- **Exercise details**:
Print the records below word for word, every line of them, but leave the pictures out.

- **Dataset records**:

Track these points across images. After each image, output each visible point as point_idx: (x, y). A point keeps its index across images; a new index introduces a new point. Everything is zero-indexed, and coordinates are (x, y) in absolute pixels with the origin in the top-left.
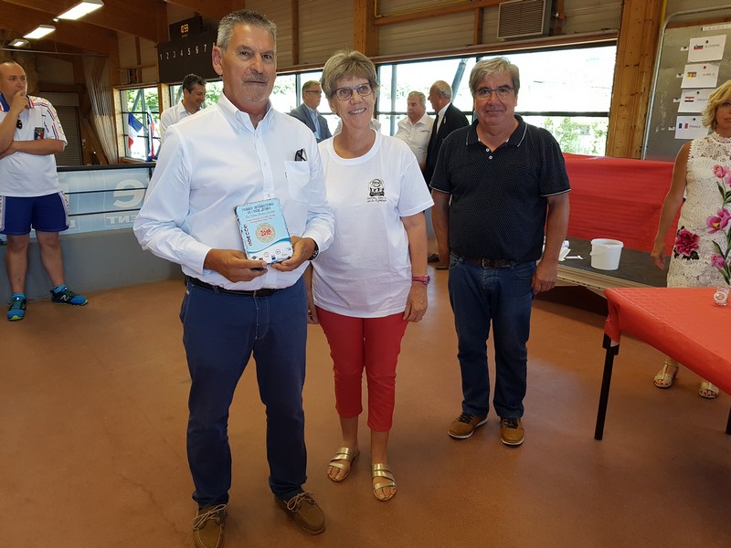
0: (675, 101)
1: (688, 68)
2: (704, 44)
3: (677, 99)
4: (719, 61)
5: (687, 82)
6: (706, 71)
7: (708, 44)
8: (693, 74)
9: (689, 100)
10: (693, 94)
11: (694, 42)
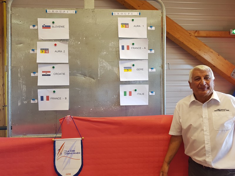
0: (32, 75)
1: (40, 45)
2: (51, 25)
3: (34, 73)
4: (67, 40)
5: (41, 58)
6: (57, 48)
7: (54, 25)
8: (46, 50)
9: (46, 74)
10: (48, 68)
11: (42, 21)
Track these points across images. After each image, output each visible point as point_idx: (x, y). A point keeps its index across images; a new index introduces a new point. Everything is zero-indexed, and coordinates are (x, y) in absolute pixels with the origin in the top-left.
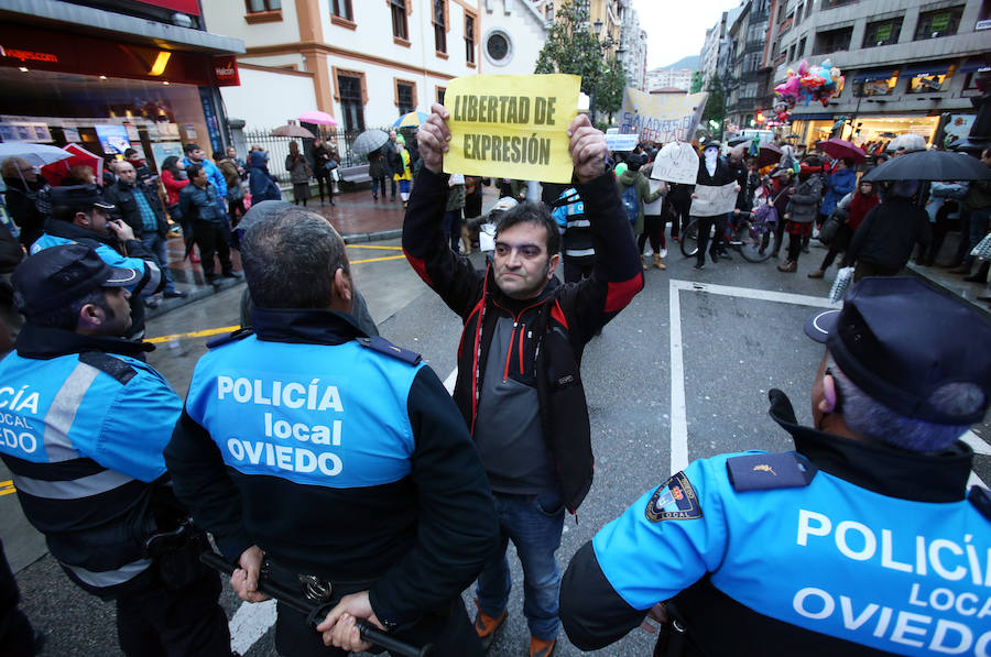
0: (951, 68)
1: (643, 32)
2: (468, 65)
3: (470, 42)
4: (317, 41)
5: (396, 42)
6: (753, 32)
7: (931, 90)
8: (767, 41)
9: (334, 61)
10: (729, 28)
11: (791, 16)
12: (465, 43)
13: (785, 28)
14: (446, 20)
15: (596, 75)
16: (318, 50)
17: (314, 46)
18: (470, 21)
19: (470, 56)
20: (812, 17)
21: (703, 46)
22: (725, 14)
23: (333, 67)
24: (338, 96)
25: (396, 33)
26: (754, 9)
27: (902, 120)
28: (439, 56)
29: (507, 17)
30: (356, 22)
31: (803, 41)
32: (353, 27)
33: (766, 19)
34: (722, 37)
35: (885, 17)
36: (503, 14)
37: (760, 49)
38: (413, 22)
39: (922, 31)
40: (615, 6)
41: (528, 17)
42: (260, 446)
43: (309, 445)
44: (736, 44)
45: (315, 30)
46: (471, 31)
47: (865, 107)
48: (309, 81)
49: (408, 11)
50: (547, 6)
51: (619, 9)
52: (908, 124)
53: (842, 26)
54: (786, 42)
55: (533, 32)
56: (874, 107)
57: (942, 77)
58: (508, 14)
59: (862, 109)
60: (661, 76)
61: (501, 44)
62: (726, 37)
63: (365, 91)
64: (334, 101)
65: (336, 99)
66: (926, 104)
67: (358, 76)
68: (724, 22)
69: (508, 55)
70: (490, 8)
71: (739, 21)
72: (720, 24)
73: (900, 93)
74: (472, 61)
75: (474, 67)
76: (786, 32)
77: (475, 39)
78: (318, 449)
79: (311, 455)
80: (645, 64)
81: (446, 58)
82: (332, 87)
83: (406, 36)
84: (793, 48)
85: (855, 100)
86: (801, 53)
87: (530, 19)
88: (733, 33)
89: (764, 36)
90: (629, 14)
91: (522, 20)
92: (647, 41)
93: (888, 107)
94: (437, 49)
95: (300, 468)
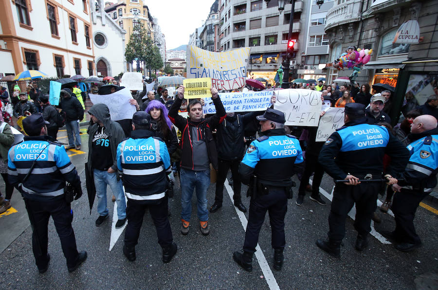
0: (278, 55)
1: (163, 34)
2: (88, 48)
3: (88, 38)
4: (13, 34)
5: (53, 37)
6: (209, 37)
7: (274, 63)
8: (215, 42)
9: (22, 45)
10: (199, 35)
11: (223, 33)
12: (85, 38)
13: (221, 37)
14: (76, 27)
15: (152, 55)
16: (13, 39)
17: (12, 37)
18: (87, 28)
19: (88, 44)
20: (230, 34)
21: (189, 41)
22: (197, 29)
23: (22, 48)
24: (25, 61)
25: (52, 32)
26: (208, 28)
27: (266, 72)
28: (73, 43)
29: (103, 27)
30: (32, 27)
31: (229, 43)
32: (31, 29)
33: (213, 33)
34: (197, 38)
35: (255, 36)
36: (101, 25)
37: (213, 44)
38: (60, 27)
39: (267, 42)
40: (151, 24)
41: (114, 27)
42: (366, 142)
43: (377, 139)
44: (203, 41)
45: (11, 30)
46: (88, 32)
47: (254, 68)
48: (9, 54)
49: (58, 22)
50: (120, 22)
51: (152, 25)
52: (268, 74)
53: (241, 38)
54: (223, 42)
55: (116, 34)
56: (256, 68)
57: (276, 58)
58: (104, 25)
59: (253, 69)
60: (172, 53)
61: (101, 39)
62: (198, 38)
63: (39, 59)
64: (23, 64)
65: (24, 63)
66: (273, 67)
67: (35, 52)
68: (197, 32)
69: (105, 43)
70: (95, 22)
71: (203, 33)
72: (195, 33)
73: (264, 63)
74: (89, 46)
75: (90, 49)
76: (222, 39)
77: (90, 36)
78: (379, 139)
79: (378, 141)
80: (165, 48)
81: (77, 44)
82: (22, 57)
83: (57, 34)
84: (225, 45)
85: (250, 65)
86: (229, 47)
87: (115, 28)
88: (201, 37)
89: (213, 39)
90: (157, 27)
91: (111, 28)
92: (165, 38)
93: (261, 68)
94: (73, 40)
95: (376, 144)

- **Solved problem**:
Track these points across images. After each image, output each visible point as point_idx: (x, y). A point keeps its index across images; a new index introduces a new point. Everything is zero-indexed, and coordinates are (x, y) in absolute pixels with the origin in the top-left.
0: (675, 101)
1: (688, 68)
2: (704, 44)
3: (677, 99)
4: (719, 61)
5: (687, 82)
6: (706, 71)
7: (708, 44)
8: (693, 74)
9: (689, 100)
10: (693, 94)
11: (694, 42)
0: (32, 75)
1: (40, 45)
2: (51, 25)
3: (34, 73)
4: (67, 40)
5: (41, 58)
6: (57, 48)
7: (54, 25)
8: (46, 50)
9: (46, 74)
10: (48, 68)
11: (42, 21)
Track these points across images. After each image, output each visible point as point_idx: (x, y). A point keeps its index across images; a new index introduces a new point. Everything is zero-indexed, and coordinates are (x, y) in absolute pixels with the origin in the top-left.
0: (951, 68)
1: (643, 32)
2: (468, 65)
3: (470, 42)
4: (317, 41)
5: (396, 42)
6: (753, 32)
7: (931, 90)
8: (767, 41)
9: (334, 61)
10: (729, 28)
11: (791, 16)
12: (465, 43)
13: (785, 28)
14: (446, 20)
15: (596, 75)
16: (318, 50)
17: (314, 46)
18: (470, 21)
19: (470, 56)
20: (812, 17)
21: (703, 46)
22: (725, 14)
23: (333, 67)
24: (338, 96)
25: (396, 33)
26: (754, 9)
27: (902, 120)
28: (439, 56)
29: (507, 17)
30: (356, 22)
31: (803, 41)
32: (353, 27)
33: (766, 19)
34: (722, 37)
35: (885, 17)
36: (503, 14)
37: (760, 49)
38: (413, 22)
39: (922, 31)
40: (615, 6)
41: (528, 17)
42: (260, 446)
43: (309, 445)
44: (736, 44)
45: (315, 30)
46: (471, 31)
47: (865, 107)
48: (309, 81)
49: (408, 11)
50: (547, 6)
51: (619, 9)
52: (908, 124)
53: (842, 26)
54: (786, 42)
55: (533, 32)
56: (874, 107)
57: (942, 77)
58: (508, 14)
59: (862, 109)
60: (661, 76)
61: (501, 44)
62: (726, 37)
63: (365, 91)
64: (334, 101)
65: (336, 99)
66: (926, 104)
67: (358, 76)
68: (724, 22)
69: (508, 55)
70: (490, 8)
71: (739, 21)
72: (720, 24)
73: (900, 93)
74: (472, 61)
75: (474, 67)
76: (786, 32)
77: (475, 39)
78: (318, 449)
79: (311, 455)
80: (645, 64)
81: (446, 58)
82: (332, 87)
83: (406, 36)
84: (793, 48)
85: (855, 100)
86: (801, 53)
87: (530, 19)
88: (733, 33)
89: (764, 36)
90: (629, 14)
91: (522, 20)
92: (647, 41)
93: (888, 107)
94: (437, 49)
95: (300, 468)
0: (278, 55)
1: (163, 34)
2: (88, 48)
3: (88, 38)
4: (13, 34)
5: (53, 37)
6: (209, 37)
7: (274, 63)
8: (215, 42)
9: (22, 45)
10: (199, 35)
11: (223, 33)
12: (85, 38)
13: (221, 37)
14: (76, 27)
15: (152, 55)
16: (13, 39)
17: (12, 37)
18: (87, 28)
19: (88, 44)
20: (230, 34)
21: (189, 41)
22: (197, 29)
23: (22, 48)
24: (25, 61)
25: (52, 32)
26: (208, 28)
27: (266, 72)
28: (73, 43)
29: (103, 27)
30: (32, 27)
31: (229, 43)
32: (31, 29)
33: (213, 33)
34: (197, 38)
35: (255, 36)
36: (101, 25)
37: (213, 44)
38: (60, 27)
39: (267, 42)
40: (151, 24)
41: (114, 27)
42: (366, 142)
43: (377, 139)
44: (203, 41)
45: (11, 30)
46: (88, 32)
47: (254, 68)
48: (9, 54)
49: (58, 22)
50: (120, 22)
51: (152, 25)
52: (268, 74)
53: (241, 38)
54: (223, 42)
55: (116, 34)
56: (256, 68)
57: (276, 58)
58: (104, 25)
59: (253, 69)
60: (172, 53)
61: (101, 39)
62: (198, 38)
63: (39, 59)
64: (23, 64)
65: (24, 63)
66: (273, 67)
67: (35, 52)
68: (197, 32)
69: (105, 43)
70: (95, 22)
71: (203, 33)
72: (195, 33)
73: (264, 63)
74: (89, 46)
75: (90, 49)
76: (222, 39)
77: (90, 36)
78: (379, 139)
79: (378, 141)
80: (165, 48)
81: (77, 44)
82: (22, 57)
83: (57, 34)
84: (225, 45)
85: (250, 65)
86: (229, 47)
87: (115, 28)
88: (201, 37)
89: (213, 39)
90: (157, 27)
91: (111, 28)
92: (165, 38)
93: (261, 68)
94: (73, 40)
95: (376, 144)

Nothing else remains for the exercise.